I was so overcome that, as I stood beside the fireplace, I was not able to utter a word. The remark, "It was perhaps just as well that people should think so," seemed to tear a veil from my eyes. It caused a turmoil in my brain and struck deep into my heart, wounding me more than all the rest of the Emperor's words.

Was it possible that while he had been treating me as his daughter, while I had been glad and grateful to look upon him as a father who took the place of the one I had lost, all these attentions, this solicitude was the result of deliberate planning and not of spontaneous affection? The thing that is dearest to a woman, her reputation, had in this instance been sacrificed for reasons of State, instead of being protected by the man who should have been the first to do so.

Those marks of affection which the Emperor had bestowed on me, and which I considered both precious and gratifying, furnished additional proof of my shame in the eyes of the world. The Emperor had been able to conceive the idea that I might be guilty.

His compliments, instead of being, as I had considered them, sincere tokens of his esteem, had doubtless been empty phrases prompted by political motives. Instead of being my friends the people about me were perhaps merely courtiers seeking the favor of the mother of the Emperor's heir.

I had perhaps been simply an instrument by which ambitious persons had hoped to gain their ends. Ah, how dreadful it is to have one's illusions shattered so rudely! Yet I admit this first movement of indignation passed off quickly. Evil that comes from without, and of which we do not cherish the secret sting within our own bosoms, strikes us but is powerless to inflict deep wounds.

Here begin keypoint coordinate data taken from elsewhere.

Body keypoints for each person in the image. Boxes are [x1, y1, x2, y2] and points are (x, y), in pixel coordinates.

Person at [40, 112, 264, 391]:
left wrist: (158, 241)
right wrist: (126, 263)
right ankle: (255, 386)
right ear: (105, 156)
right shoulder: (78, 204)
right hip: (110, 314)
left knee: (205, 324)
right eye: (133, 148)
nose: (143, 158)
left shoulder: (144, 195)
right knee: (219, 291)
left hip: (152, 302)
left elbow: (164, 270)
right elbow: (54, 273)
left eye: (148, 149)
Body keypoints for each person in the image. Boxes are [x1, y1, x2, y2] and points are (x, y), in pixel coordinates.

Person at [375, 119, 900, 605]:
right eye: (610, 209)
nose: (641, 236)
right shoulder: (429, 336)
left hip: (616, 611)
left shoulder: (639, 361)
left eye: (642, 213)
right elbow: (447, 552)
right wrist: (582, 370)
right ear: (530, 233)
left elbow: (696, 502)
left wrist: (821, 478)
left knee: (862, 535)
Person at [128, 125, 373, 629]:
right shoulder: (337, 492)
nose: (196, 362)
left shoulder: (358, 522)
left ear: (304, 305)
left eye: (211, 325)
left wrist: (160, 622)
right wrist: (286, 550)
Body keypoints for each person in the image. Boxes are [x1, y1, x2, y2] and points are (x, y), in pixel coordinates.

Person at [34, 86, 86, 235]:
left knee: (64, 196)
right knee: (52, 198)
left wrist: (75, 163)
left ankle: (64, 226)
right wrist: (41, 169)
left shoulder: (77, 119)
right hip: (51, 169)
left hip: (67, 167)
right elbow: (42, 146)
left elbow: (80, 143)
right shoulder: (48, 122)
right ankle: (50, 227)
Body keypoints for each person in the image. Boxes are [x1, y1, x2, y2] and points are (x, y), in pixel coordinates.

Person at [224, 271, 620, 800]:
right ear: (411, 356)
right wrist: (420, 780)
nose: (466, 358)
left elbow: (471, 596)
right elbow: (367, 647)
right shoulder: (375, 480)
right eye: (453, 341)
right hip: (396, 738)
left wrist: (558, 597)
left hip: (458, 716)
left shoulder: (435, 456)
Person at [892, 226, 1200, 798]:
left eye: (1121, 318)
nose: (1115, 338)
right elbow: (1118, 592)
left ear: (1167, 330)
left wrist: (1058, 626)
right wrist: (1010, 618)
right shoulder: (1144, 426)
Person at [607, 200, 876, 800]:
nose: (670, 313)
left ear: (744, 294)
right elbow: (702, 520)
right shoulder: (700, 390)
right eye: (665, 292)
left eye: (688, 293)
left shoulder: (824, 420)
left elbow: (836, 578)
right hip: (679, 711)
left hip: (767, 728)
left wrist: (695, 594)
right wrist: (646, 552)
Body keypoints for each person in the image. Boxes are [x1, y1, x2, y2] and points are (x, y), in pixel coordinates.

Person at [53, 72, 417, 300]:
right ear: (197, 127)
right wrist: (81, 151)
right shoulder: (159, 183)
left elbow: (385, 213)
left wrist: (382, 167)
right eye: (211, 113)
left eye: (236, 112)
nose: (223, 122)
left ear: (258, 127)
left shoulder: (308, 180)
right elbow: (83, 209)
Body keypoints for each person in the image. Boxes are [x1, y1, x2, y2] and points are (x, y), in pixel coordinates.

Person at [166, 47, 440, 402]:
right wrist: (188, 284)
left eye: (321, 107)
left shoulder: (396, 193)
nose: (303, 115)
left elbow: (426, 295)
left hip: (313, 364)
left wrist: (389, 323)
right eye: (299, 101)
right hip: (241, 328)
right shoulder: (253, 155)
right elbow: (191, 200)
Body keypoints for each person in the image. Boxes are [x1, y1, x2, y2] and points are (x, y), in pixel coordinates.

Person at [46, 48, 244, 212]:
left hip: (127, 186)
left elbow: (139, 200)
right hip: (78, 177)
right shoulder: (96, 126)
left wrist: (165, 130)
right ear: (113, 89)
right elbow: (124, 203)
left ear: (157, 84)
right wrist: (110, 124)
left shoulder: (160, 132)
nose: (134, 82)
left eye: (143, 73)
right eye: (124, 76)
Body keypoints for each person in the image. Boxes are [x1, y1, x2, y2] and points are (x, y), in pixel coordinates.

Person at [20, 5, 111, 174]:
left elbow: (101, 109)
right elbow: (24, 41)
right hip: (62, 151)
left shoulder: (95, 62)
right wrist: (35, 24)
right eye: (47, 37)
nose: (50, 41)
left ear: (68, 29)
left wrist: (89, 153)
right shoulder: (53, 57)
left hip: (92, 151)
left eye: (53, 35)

My heart was pure, and I knew that truth is not to be found at the courts of monarchs, that where ambition holds the center of the stage one cannot expect to find either sincerity or rectitude. Only I could not help feeling sorry for my lot.

Since then I have thought over this conversation with the Emperor and, having grown more familiar with his character, I have come to believe that the words I treated so seriously were uttered merely as a passing phrase.

I am convinced that he never could have credited a gossip which cast an unpleasant light on my character. He had enough enemies who sought to slander him in every way without himself offering them additional material. The verses printed in reply to an English newspaper attack which I had asked Bourrienne to explain to me shortly after my marriage were proof enough that he did not wish any discreditable reports about my conduct to be put in circulation.

At the moment, however, I did not reason so clearly, and for a long time I felt a repulsion toward the Emperor on account of what he had said. His mention of a divorce had also struck me, and I was therefore less astonished than I should otherwise have been when later my mother told me of an interview she had had with the Chief of Police, Fouché.